This course introduces the academic approach of Sustainability and explores how today’s human societies can endure in the face of global change, ecosystem degradation and resource limitations. The course focuses on key knowledge areas of sustainability theory and practice, including population, ecosystems, global change, energy, agriculture, water, environmental economics and policy, ethics, and cultural history.
This subject is of vital importance, seeking as it does to uncover the principles of the long-term welfare of all the peoples of the planet. As sustainability is a cross-disciplinary field of study, this foundation requires intellectual breadth: as I describe it in the class text, understanding our motivations requires the humanities, measuring the challenges of sustainability requires knowledge of the sciences (both natural and social), and building solutions requires technical insight into systems (such as provided by engineering, planning, and management).

Training Course Content:
• Orientation and Introduction:
In this module, you will become familiar with the course, your classmates, and the learning environment. The orientation also helps you obtain the technical skills required for the course. In the introduction, we will examine some of the central ideas that underpin the Earth as a system, and their consequences for environmental sustainability.

• Population:
In this module, we will see how human populations have evolved over time and get a sense of where the next century of change will take us.

• Ecosystems and Climate Change:
In this module, we will see that the Earth faces many environmental pressures that result from human exploitation of natural resources. We will also look at the issue of climate change.

• Energy:
In this module, we will explore the connection between water and food, and see what will be required to feed the planet over the course of the century.

• Environmental Policy:
In this module, we will examine some of the common tools used by policy-makers, and some of the forces that shape (or misshape) policy.
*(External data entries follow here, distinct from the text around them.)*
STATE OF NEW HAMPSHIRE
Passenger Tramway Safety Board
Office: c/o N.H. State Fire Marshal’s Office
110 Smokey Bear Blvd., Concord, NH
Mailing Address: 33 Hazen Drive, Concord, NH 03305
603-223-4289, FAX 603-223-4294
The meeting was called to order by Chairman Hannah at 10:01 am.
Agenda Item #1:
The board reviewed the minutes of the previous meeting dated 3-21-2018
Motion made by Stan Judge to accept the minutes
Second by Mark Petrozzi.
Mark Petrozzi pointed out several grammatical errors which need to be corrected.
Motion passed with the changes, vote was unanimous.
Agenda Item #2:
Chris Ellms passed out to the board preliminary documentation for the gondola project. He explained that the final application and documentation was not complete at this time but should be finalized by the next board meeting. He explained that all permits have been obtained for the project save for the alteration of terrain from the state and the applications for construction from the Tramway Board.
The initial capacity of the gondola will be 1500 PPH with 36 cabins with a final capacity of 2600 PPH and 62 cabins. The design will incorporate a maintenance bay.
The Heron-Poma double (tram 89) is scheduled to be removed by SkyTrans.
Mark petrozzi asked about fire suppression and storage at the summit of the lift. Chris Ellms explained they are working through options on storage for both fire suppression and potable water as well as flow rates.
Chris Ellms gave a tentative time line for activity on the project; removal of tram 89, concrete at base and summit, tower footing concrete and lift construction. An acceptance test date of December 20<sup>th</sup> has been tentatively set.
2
• Measuring Sustainability:
In this module, we will examine what tools are available to measure sustainability. Finally, I will make some predictions on global sustainability for the 21st century, based on the models we have spoken about in this course and the trends that have been observed in the early part of this century.

• Conclusion:
Welcome to the end of the course! This module has a final, comprehensive quiz that covers all of the topics that we’ve seen in the previous seven modules. You’ll want to be familiar with the goals and objectives, key phrases, concepts, and guiding questions from the earlier modules to do well on this final quiz.